Banks depend on reserves and rules issued by the fed, and those reserves and rules are subject to arbitrary supply changes.

It is impossible for a non sanctioned bank to get reserve notes or have authorization to create notes banks lend out representative of that (dollars).

In a world where fractional reserve banking still exists, but is backed by bitcoin, you’d have lots of “bitcoin notes” being created, NOT bitcoin. No one would be creating new bitcoin apart from miners.

The faith in a “bitcoin note” would be tied to it’s ability to be exchanged for actual bitcoin in a wallet address.

The benefit (or downside, depending on your perspective) is that a central government would not have complete and total control over the supply of reserves that the banks get, and if banks lent poorly, they couldn’t get new emergency reserves from thin air. They’d have to get bitcoin from someone or go under.

There would be a fixed supply of the underlying reserve that people pass around iou’s for.




> In a world where fractional reserve banking still exists, but is backed by bitcoin, you’d have lots of “bitcoin notes” being created, NOT bitcoin. No one would be creating new bitcoin apart from miners.

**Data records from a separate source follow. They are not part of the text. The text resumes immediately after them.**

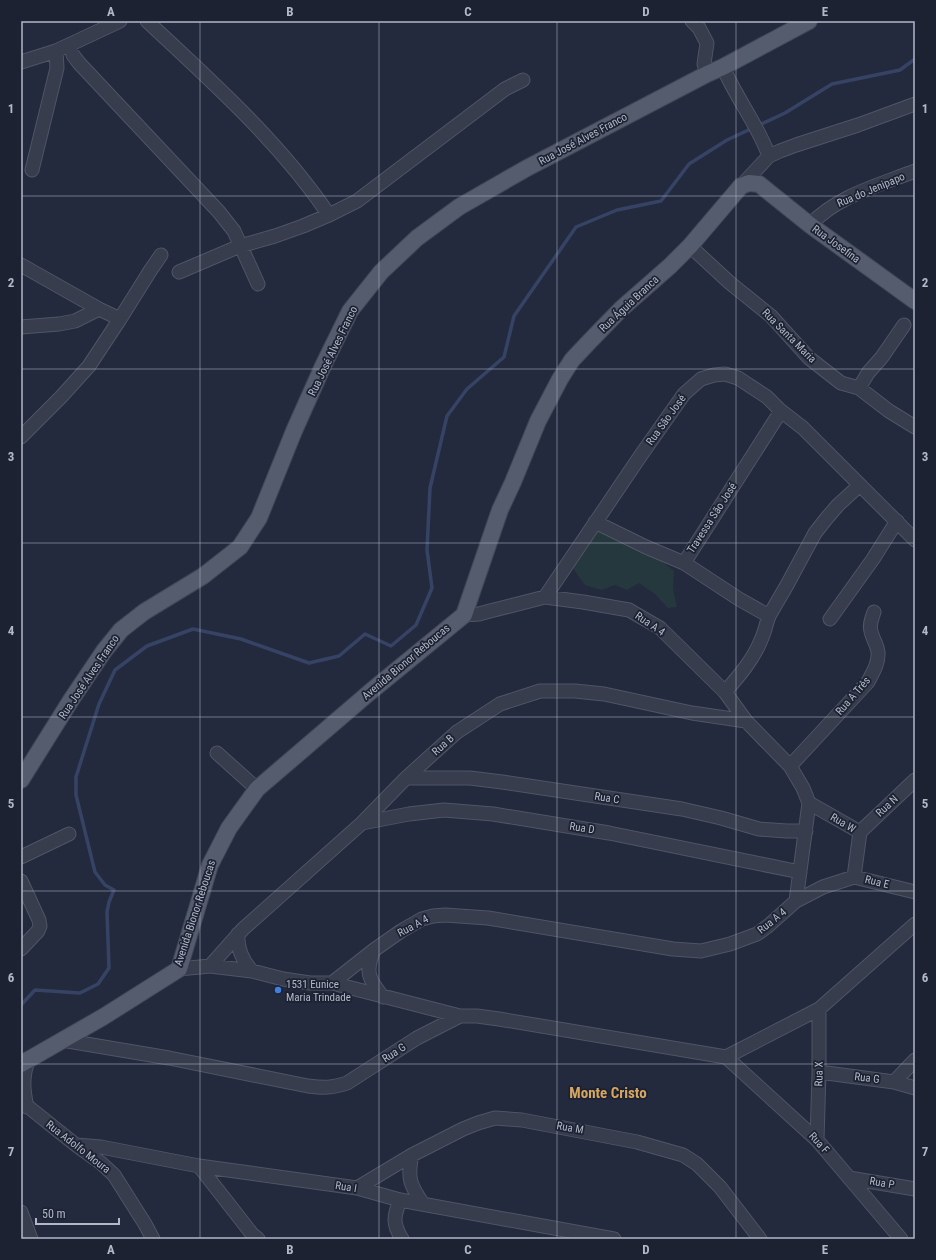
<svg xmlns="http://www.w3.org/2000/svg" width="936" height="1260" font-family="'Roboto Condensed',sans-serif">
	<style>
		.grass { fill: #25383e }
		.lines { fill: none; stroke-linecap: round; stroke-linejoin: round }
		.stream { stroke: #364364; stroke-width: 3.5 }
		.minor-casing { stroke: #4f5565; stroke-width: 15 }
		.major-casing { stroke: #404656; stroke-width: 18 }
		.minor { stroke: #373d4d; stroke-width: 13 }
		.major { stroke: #555c6d; stroke-width: 16 }
		.grid { fill: none; stroke: #b3b8c9; stroke-width: 1; stroke-opacity: 0.55 }
		.shop-dot { fill: #3f7fe0; stroke: #1c2232; stroke-width: 1.5 }
		.labels { text-anchor: middle; dominant-baseline: central; stroke-width: 3.5; stroke-linejoin: round; paint-order: stroke }
		.street-label { font-size: 11px; fill: #b3b8c9; stroke: #1c2232 }
		.poi-label { font-size: 11px; fill: #b3b8c9; stroke: #1c2232; text-anchor: start }
		.district-label { font-size: 15px; font-weight: bold; fill: #d6a560; stroke: #1c2232 }
		.neatline { fill: none; stroke: #b3b8c9; stroke-width: 1.5 }
		.grid-label { font-size: 13px; text-anchor: middle; font-weight: bold; fill: #b3b8c9 }
	</style>
	<rect width="100%" height="100%" fill="#232a3d"/>
	<path class="grass" d="M599,529L654,555L674,571L673,589L677,607L668,608L655,594L639,583L627,590L615,585L601,590L585,585L572,567Z"/>
	<g class="lines">
		<path class="stream" d="M21,1005L35,990L80,993L98,984L109,968L107,912L109,902L114,890L105,885L95,872L76,795V777L99,704L115,670L147,646L193,629L241,639L309,663L339,656L365,634L391,646L416,625L432,588L427,550L430,488L447,416L467,389L504,357L514,316L576,227L617,210L661,201L689,164L727,140L785,113L832,84L900,70L915,59"/>
		<defs>
			<path id="minor" d="M147,21C212,82 279,141 329,215
				M692,21L699,28L707,43L704,64L707,74
				M73,55L79,63L219,212L234,231L258,284
				M21,62L56,51L120,21
				M723,67C736,98 758,125 769,156
				M32,170L57,68L56,51
				M741,186L769,156L780,151L796,145L858,125L915,104
				M810,225C837,196 879,185 915,171
				M690,246L730,283L771,316L809,358L841,383L859,388L889,411L915,427
				M21,265L99,309L120,319L89,366L61,397L21,437
				M179,272L240,246L275,236L303,226L329,215L357,201L505,89L523,80
				M120,319L150,271L161,255
				M21,327L59,324L75,321L99,309
				M859,388L868,373L882,357L904,325
				M595,522L646,547L684,563L781,411
				M684,563L739,599L769,616C766,624 765,632 761,640C753,660 739,676 725,692
				M545,597L641,455L684,394L701,379L714,375L725,374L738,378L767,397L781,411L803,428L915,540
				M769,616L787,585L815,533L826,519L838,505L860,485
				M830,619L873,559L897,521
				M217,753L257,789
				M790,766L868,682C873,672 879,663 878,652C877,644 872,638 871,631C869,625 872,618 874,612
				M406,778H470L502,782L682,809L721,818L759,829L787,831H806
				M809,803L860,832
				M362,823L409,814L444,810L493,814L609,833L800,872
				M860,832L915,780
				M21,857L69,834
				M854,877L860,832
				M21,881L39,920L40,926L38,931L21,949
				M796,901L823,887L854,877L915,892
				M238,934C237,949 242,960 252,971
				M374,950C365,971 368,979 383,997
				M210,966L243,929L362,823L406,778L457,732L500,704L540,691H575L604,694L692,713L746,721
				M179,969L210,966L252,971L283,979L310,983H332L374,950L401,931L422,919L433,916L445,915L488,918L673,949L701,951L730,944L757,934L768,926L796,901L809,803L803,788L790,766L746,721L725,692L660,628L629,610L583,602L545,597L490,611L479,614L464,615
				M332,983L460,1016
				M62,1040L169,1058L308,1086C324,1088 332,1088 347,1083L417,1038L460,1016H477L499,1019L726,1057
				M726,1057L817,1140L901,1239
				M726,1057L819,1009L915,924
				M819,1072L894,1082L915,1088
				M894,1082L915,1060
				M21,1101L76,1145L101,1163L114,1175L145,1224L153,1239
				M27,1107C23,1089 22,1075 29,1059
				M817,1140L819,1072V1009
				M76,1145L101,1147L199,1166L357,1188L400,1200L614,1239
				M412,1155C407,1178 410,1185 423,1204
				M199,1166L252,1234L258,1239
				M849,1178L915,1189
				M357,1188L412,1155L463,1129L478,1123L495,1118L522,1120L637,1142L683,1155L697,1164L720,1187L760,1239
				M400,1200C394,1216 392,1223 402,1239
				M21,1212L31,1239"/>
			<path id="major" d="M21,780L71,700L104,651L121,630L144,612L203,576L240,547L259,518L294,431L323,366L350,311L381,272L417,238L459,207L527,168L707,74L723,67L809,21
				M21,1064L103,1017L179,969L210,865L229,828L257,789L370,692L464,615L500,510L513,482L538,421L560,379L572,360L589,342L621,309L670,266L690,246L741,186L749,183L759,184L810,225L915,301"/>
		</defs>
		<use href="#minor" class="minor-casing"/>
		<use href="#major" class="major-casing"/>
		<use href="#minor" class="minor"/>
		<use href="#major" class="major"/>
	</g>
	<path class="grid" d="M200,21V1239M379,21V1239M557,21V1239M736,21V1239M21,196H915M21,369H915M21,543H915M21,717H915M21,891H915M21,1064H915"/>
	<circle class="shop-dot" cx="278" cy="990" r="4"/>
	<g class="labels">
		<g class="street-label">
			<text transform="translate(583 139) rotate(-28)">Rua José Alves Franco</text>
			<text transform="translate(871 190) rotate(-23)">Rua do Jenipapo</text>
			<text transform="translate(836 244) rotate(36)">Rua Josefina</text>
			<text transform="translate(629 304) rotate(-43)">Rua Águia Branca</text>
			<text transform="translate(789 336) rotate(45)">Rua Santa Maria</text>
			<text transform="translate(333 351) rotate(-64)">Rua José Alves Franco</text>
			<text transform="translate(666 420) rotate(-54)">Rua São José</text>
			<text transform="translate(712 518) rotate(-57)">Travessa São José</text>
			<text transform="translate(650 624) rotate(34)">Rua A 4</text>
			<text transform="translate(406 662) rotate(-40)">Avenida Bionor Reboucas</text>
			<text transform="translate(89 677) rotate(-56)">Rua José Alves Franco</text>
			<text transform="translate(853 696) rotate(-49)">Rua A Três</text>
			<text transform="translate(443 745) rotate(-42)">Rua B</text>
			<text transform="translate(607 798) rotate(9)">Rua C</text>
			<text transform="translate(887 806) rotate(-43)">Rua N</text>
			<text transform="translate(843 823) rotate(30)">Rua W</text>
			<text transform="translate(582 828) rotate(9)">Rua D</text>
			<text transform="translate(877 882) rotate(14)">Rua E</text>
			<text transform="translate(195 913) rotate(-72)">Avenida Bionor Reboucas</text>
			<text transform="translate(772 921) rotate(-39)">Rua A 4</text>
			<text transform="translate(413 926) rotate(-28)">Rua A 4</text>
			<text transform="translate(394 1053) rotate(-33)">Rua G</text>
			<text transform="translate(819 1074) rotate(-89)">Rua X</text>
			<text transform="translate(867 1078) rotate(7)">Rua G</text>
			<text transform="translate(570 1128) rotate(10)">Rua M</text>
			<text transform="translate(819 1143) rotate(47)">Rua F</text>
			<text transform="translate(78 1147) rotate(38)">Rua Adolfo Moura</text>
			<text transform="translate(882 1183) rotate(10)">Rua P</text>
			<text transform="translate(346 1187) rotate(9)">Rua I</text>
		</g>
		<g class="poi-label">
			<text x="286" y="984">1531 Eunice<tspan x="286" dy="13">Maria Trindade</tspan></text>
		</g>
		<g class="district-label">
			<text x="608" y="1093">Monte Cristo</text>
		</g>
	</g>
	<rect width="936" height="1260" fill="none" stroke="#1c2232" stroke-width="44"/>
	<path d="M36 1218v6h83v-6" fill="none" stroke="#b3b8c9" stroke-width="2"/>
	<text x="42" y="1218" font-size="12" fill="#b3b8c9" stroke="#1c2232" stroke-width="3" paint-order="stroke">50 m</text>
	<rect x="22" y="22" width="892" height="1216" class="neatline"/>
	<g class="grid-label">
		<text x="111" y="16">A</text>
		<text x="290" y="16">B</text>
		<text x="468" y="16">C</text>
		<text x="646" y="16">D</text>
		<text x="825" y="16">E</text>
		<text x="11" y="113">1</text>
		<text x="925" y="113">1</text>
		<text x="11" y="287">2</text>
		<text x="925" y="287">2</text>
		<text x="11" y="461">3</text>
		<text x="925" y="461">3</text>
		<text x="11" y="635">4</text>
		<text x="925" y="635">4</text>
		<text x="11" y="808">5</text>
		<text x="925" y="808">5</text>
		<text x="11" y="982">6</text>
		<text x="925" y="982">6</text>
		<text x="11" y="1156">7</text>
		<text x="925" y="1156">7</text>
		<text x="111" y="1254">A</text>
		<text x="290" y="1254">B</text>
		<text x="468" y="1254">C</text>
		<text x="646" y="1254">D</text>
		<text x="825" y="1254">E</text>
	</g>
</svg>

No, this is a misunderstanding of how fractional reserve banking works. Bank deposits are money, despite the fact that they might be only partially backed with reserves. Bank deposits are not IOUs. And the same is true of bitcoin deposits held by the public at crypto-exchanges. Theses bitcoin balances are bitcoins, despite the fact that they might be only partially backed with reserves. These are not a "bitcoin notes", but actual bitcoins. And therefore more bitcoins can be created by exchanges simply by lowering their reserve ratio.

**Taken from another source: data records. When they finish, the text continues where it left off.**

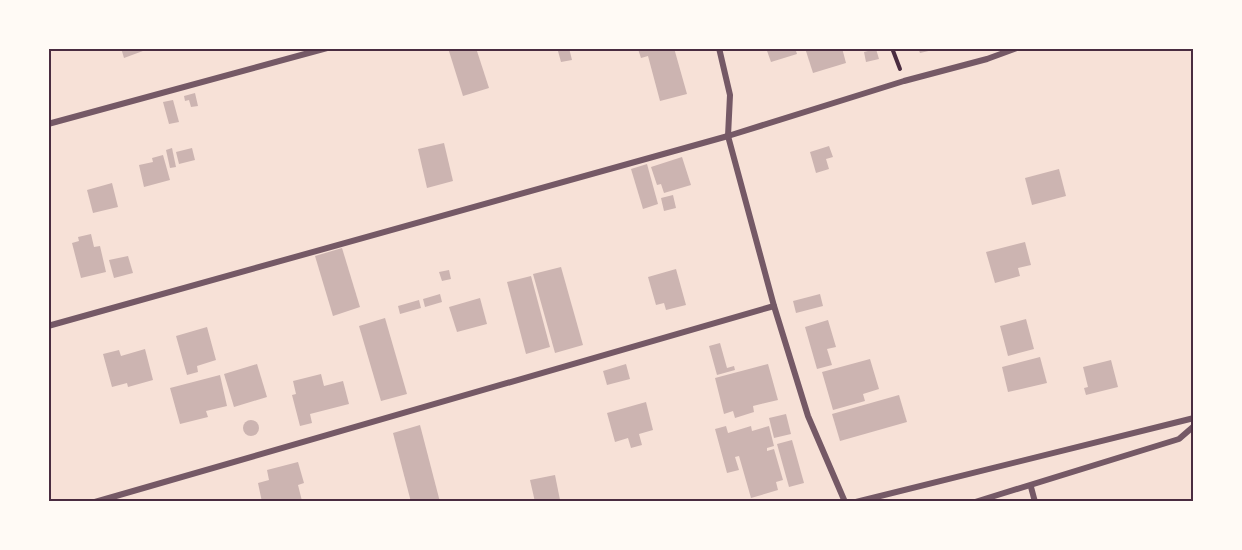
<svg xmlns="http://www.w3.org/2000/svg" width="1242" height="550" viewBox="0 0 1242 550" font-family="Quicksand,sans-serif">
<rect width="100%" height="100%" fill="#f7e1d7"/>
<g fill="#ccb4b1">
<polygon points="121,48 151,48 124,58"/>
<polygon points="448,48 476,48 489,88 463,96"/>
<polygon points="569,48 572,60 561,62 558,51"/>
<polygon points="674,48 687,94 660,101 648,56 641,58 638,49"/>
<polygon points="766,48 795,48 797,54 771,62"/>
<polygon points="805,48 842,48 846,63 813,73"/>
<polygon points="918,48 937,48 937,49 920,53"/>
<polygon points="876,49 879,59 866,62 864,52"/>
<polygon points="195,93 198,106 191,107 189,100 185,101 184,96"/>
<polygon points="173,100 179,122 169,124 163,102"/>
<polygon points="444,143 453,181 427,188 418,149"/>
<polygon points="829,146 833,157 826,159 829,169 816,173 810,152"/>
<polygon points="172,148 176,167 170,168 166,150"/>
<polygon points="192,148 195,160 179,164 176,152"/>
<polygon points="163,155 170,180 144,187 139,165 153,162 152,158"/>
<polygon points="682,157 691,185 664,193 661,184 657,185 651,167"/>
<polygon points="647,164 658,204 643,209 631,169"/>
<polygon points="1059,169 1066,196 1032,205 1025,178"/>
<polygon points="112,183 118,207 93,213 87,190"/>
<polygon points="673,195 676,208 664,211 661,198"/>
<polygon points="91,234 94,247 100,246 106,272 81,278 72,243 79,241 78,237"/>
<polygon points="1025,242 1031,265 1018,268 1020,276 995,283 986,252"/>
<polygon points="342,248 360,307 333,316 315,256"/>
<polygon points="128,256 133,273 114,278 109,260"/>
<polygon points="561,267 583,345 555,353 533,274"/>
<polygon points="676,269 686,305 666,310 664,303 656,305 648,277"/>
<polygon points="449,270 451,279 442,281 439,272"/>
<polygon points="531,276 550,347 526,354 507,282"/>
<polygon points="440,294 442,302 425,307 423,299"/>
<polygon points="820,294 823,306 796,313 793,301"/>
<polygon points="480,298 487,324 457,332 449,307"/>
<polygon points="419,300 421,308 400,314 398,306"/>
<polygon points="385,318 407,394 381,401 359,326"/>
<polygon points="1026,319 1034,349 1008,356 1000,326"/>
<polygon points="828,320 836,347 827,349 832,365 817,369 805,327"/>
<polygon points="207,327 216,360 197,366 198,372 187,375 176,336"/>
<polygon points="720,343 727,368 734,366 735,370 717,375 709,346"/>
<polygon points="145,349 153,380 128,387 127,383 112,387 103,354 119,350 121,356"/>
<polygon points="1040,357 1047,383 1008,392 1002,367"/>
<polygon points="870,359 879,389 863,394 865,401 833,410 822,372"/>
<polygon points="1111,360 1118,387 1086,395 1084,388 1088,387 1083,367"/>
<polygon points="257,364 267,397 234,407 224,374"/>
<polygon points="626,364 630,379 607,385 603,371"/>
<polygon points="768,364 778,400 753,406 754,412 735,418 733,411 724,414 715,378"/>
<polygon points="321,374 324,386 343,381 349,404 310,414 312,423 300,426 292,395 296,394 293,381"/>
<polygon points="220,375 227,406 206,411 208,417 180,424 170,388"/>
<polygon points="899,395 907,422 840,441 832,414"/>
<polygon points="646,402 653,430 639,434 642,445 631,448 628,438 615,442 607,413"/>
<polygon points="786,414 791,434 774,438 769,418"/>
<circle cx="251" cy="428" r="8"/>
<polygon points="420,425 440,502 411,502 393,433"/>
<polygon points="726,426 728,433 751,426 752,431 769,426 774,446 767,448 767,451 774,449 783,480 776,482 778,490 751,498 739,456 735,457 739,470 727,473 715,429"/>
<polygon points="792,440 804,483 789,487 777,444"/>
<polygon points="298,462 304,483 298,485 302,501 262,502 258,483 269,480 267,470"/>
<polygon points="555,475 560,500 535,502 530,480"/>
</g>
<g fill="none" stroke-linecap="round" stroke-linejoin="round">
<polyline stroke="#4a2c40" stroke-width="4" points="892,48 900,69"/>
<g stroke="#755966" stroke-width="6">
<polyline points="719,48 730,95 728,136 774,306 808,416 845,502"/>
<polyline points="48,124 327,48"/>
<polyline points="48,326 728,136 904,81 987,59 1017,48"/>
<polyline points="1031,487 1035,502"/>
<polyline points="95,502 774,306"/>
<polyline points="856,502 1194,418"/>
<polyline points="975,502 1179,439 1194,426"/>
</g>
</g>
<rect width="1242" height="550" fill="none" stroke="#fffaf5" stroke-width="99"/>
<rect x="50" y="50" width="1142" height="450" fill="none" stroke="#4a2c40" stroke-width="2"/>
</svg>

> the same is true of bitcoin deposits held by the public at crypto-exchanges. These bitcoin balances are bitcoin

No, those balances are not bitcoin.

If it is not a balance assigned in the distributed ledger, it is not bitcoin.

I understand that the ious in the dollar system are the money. You are misunderstanding the difference in how the reserves would be generated in a world backed by bitcoin. Saying bitcoin is the same as an iou not on chain is an egregious misrepresentation.

Bitcoin in a world with “bitcoin notes” backed by fractional reserve banking would be very similar to gold when dollars used to be exchangeable for a set amount of gold. It is not the dollar in that comparison, it is the gold. But it has the added property that it is easily transportable and could also act as a direct form of payment.

It is not practical to buy a sandwich with the equivalent dollar amount of gold, even when there was a static exchange rate between the two when we were on the gold standard.

It would, however, be practical to ALSO directly exchange bitcoin, in addition to exchanging “bitcoin notes”. Direct exchange is the original vision of crypto, but a world where people primarily exchange “bitcoin notes” instead of bitcoin still benefits from the fixed supply of what the note can be exchanged for.